:: REQUIRED TASKS ::
a: In the logistic regression demo, rewrite more briefly the bullet that begins "With logistic regression we still have that same effect", keeping its main facts.
b: Carry on with the logistic regression demo from its final heading, "How do these impact the function shape?"

:: PASSAGE SHOWN ::
# Demo: Logistic Regression
* source: https://github.com/Tebs-Lab/data-science-three-day-workshop/blob/main/02-linear-logistic-regression/03-logistic-regression.ipynb

## First, let's look at a sigmoid function...

In [None]:
import matplotlib.pyplot as plt
import numpy as np
%matplotlib inline

# np.exp is Euler's constant, the base of the natural logarithm 
def sigmoid(x):
    return (1 / (1 + np.exp(-x)))

# Construct a range to plot
r = np.linspace(-10, 10, 100)
plt.plot(r, sigmoid(r), 'b');

## Where are the coefficients?

* In linear regression we had a familiar function of a line with the formula:

    $y = mx + b$
<br>
* ...if we had many features, we'd have a unique $m$ for each feature
* With logistic regression we still have that same effect, where each feature has its own coefficent and we have an intercept as well–but, they all now appear as part of the exponent on the bottom of the division

    $y = \frac{1}{(1 + e^-(b + m_1x_1 + m_2x_2 + ... + m_nx_n))}$

* And, instead of $y$ we really predict something we intepret as the probability that the datapoint is a 1
* Often we express this in the equation using $p$ instead of $y$

    $p = \frac{1}{(1 + e^-(b_0 + b_1x_1 + b_2x_2 + ... + b_px_p))}$

## How do these impact the function shape?

:: GIVEN INFORMATION ::

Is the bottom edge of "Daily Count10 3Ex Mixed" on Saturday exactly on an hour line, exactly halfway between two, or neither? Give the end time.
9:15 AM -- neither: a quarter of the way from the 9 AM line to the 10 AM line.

:: ANSWERS BELOW ::
a: In logistic regression, each feature still has its own coefficient and there is still an intercept, but all of them now sit in the exponent in the denominator.

b:
In [None]:
def sigmoid_two(x, m, b):
    return 1 / (1 + np.exp(-m*x + b))

In [None]:
# create 100 linearly-spaced points from -10 to +10
r = np.linspace(-10, 10, 100)

In [None]:
# The coefficient modifies the steepness of the curve
plt.plot(r, sigmoid_two(r, .3, 0), 'r')
plt.plot(r, sigmoid_two(r, 1, 0), 'b')
plt.plot(r, sigmoid_two(r, 2, 0), 'y')
plt.plot(r, sigmoid_two(r, 3, 0), 'g')
plt.show()

In [None]:
# The intercept modifies the "balancing point" of the curve
# by shifting it left and right
plt.plot(r, sigmoid_two(r, 1, 0), 'b')
plt.plot(r, sigmoid_two(r, 1, 1), 'g')
plt.plot(r, sigmoid_two(r, 1, -1), 'r');

## What about the data?

* Since the data is all labeled either 0 or 1 we end up with a binary classifier

### Lets make some linear data again...

* This time let's give the data labels of 0 or 1 based on their magnitude
  * This simple relationship is ideal for logistic regression, but you'll find it works well even with less clear boundaries...

In [None]:
import numpy as np

rng = np.random.RandomState(12)
x = 10 * rng.rand(50) 
y = x > 5
plt.scatter(x, y);

In [None]:
# And with a manually chosen sigmoid overlayed...
r = np.linspace(0, 10, 100)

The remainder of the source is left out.